*Passage provided*:
== Segment start ==

The really important part is that we perform all of the permission
checks before we perform the rest of the work.

I would like to be able to say that the permission checks and
the rest of it all happen atomically.  Which requires copying the
data into kernel memory and sanitizing it (aka all checks) before
we apply the changes.

I seem to remember Oleg's primary concern was using vmalloc
and not kmalloc.  Using the stack is fine but we need a
"BUILD_BUG_ON(sizeof(u32) * MAX_PID_NS_LEVEL < 64);" if we are
going to do that so we strictly bound the amount of local stack
we are going to use.

The keep it simple part of me likes the loop copying each value at a
time.  The rest of my cringes because that introduces time of use to
time of check issues.  Especially if we ever want range checks on
the value of last_pid (which I think we do) we need to be able to
read all of the values in before applying them.

Eric

>>> +	do {
>>> +		if (!ns_capable(pid_ns->user_ns, CAP_SYS_ADMIN))
>>> +			return -EPERM;
>> 
>> Permission to change all of the namespaces should be checked before
>> writing to pid_ns->last_pid happens.

== Segment end ==

*Given material*:
== Segment start ==

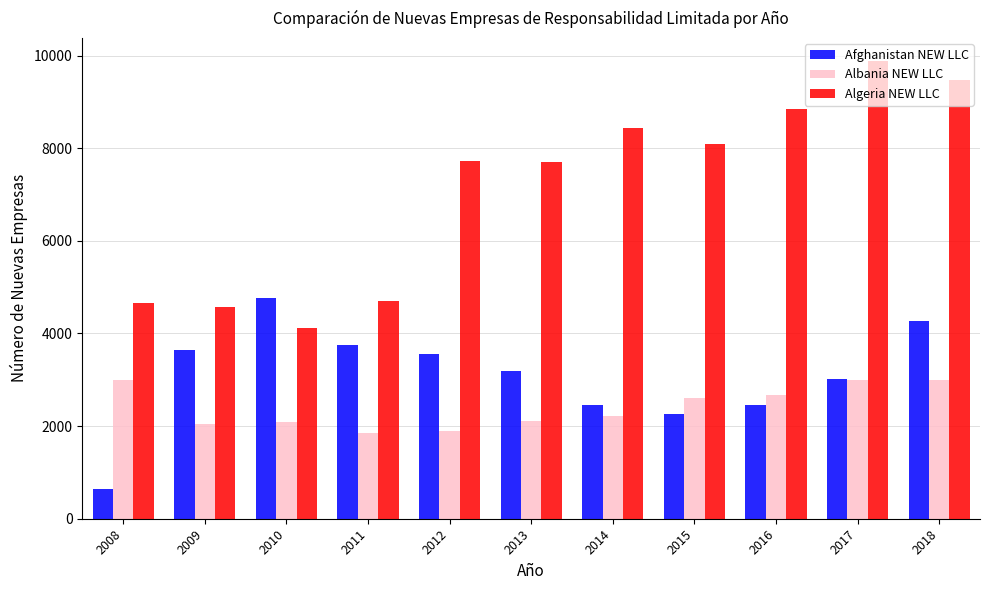

What is the difference between the Afghanistan NEW LLC values at 2009 and 2014?

1187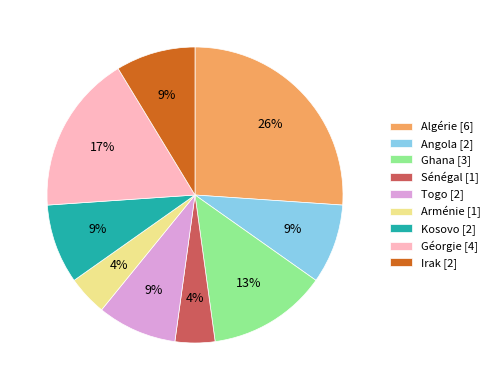

Is Ghana the majority of the pie?

No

== Segment end ==

*List of tasks*:
a – From the reply about permission checks, extract everything from "I seem to remember" down to "going to use.".
b – For each statement below, say whether it agrees with the reply about permission checks. Answer yes or no, and quote the words that decide it.
(i) The writer recalls that Oleg's main concern was using kmalloc instead of vmalloc.
(ii) The writer considers using the stack acceptable.
(iii) The writer says that copying each value one at a time in a loop raises no time-of-check issues.

*Numbered answers*:
a –
I seem to remember Oleg's primary concern was using vmalloc
and not kmalloc.  Using the stack is fine but we need a
"BUILD_BUG_ON(sizeof(u32) * MAX_PID_NS_LEVEL < 64);" if we are
going to do that so we strictly bound the amount of local stack
we are going to use.

b –
(i) No: "I seem to remember Oleg's primary concern was using vmalloc and not kmalloc."
(ii) Yes: "Using the stack is fine"
(iii) No: "that introduces time of use to time of check issues."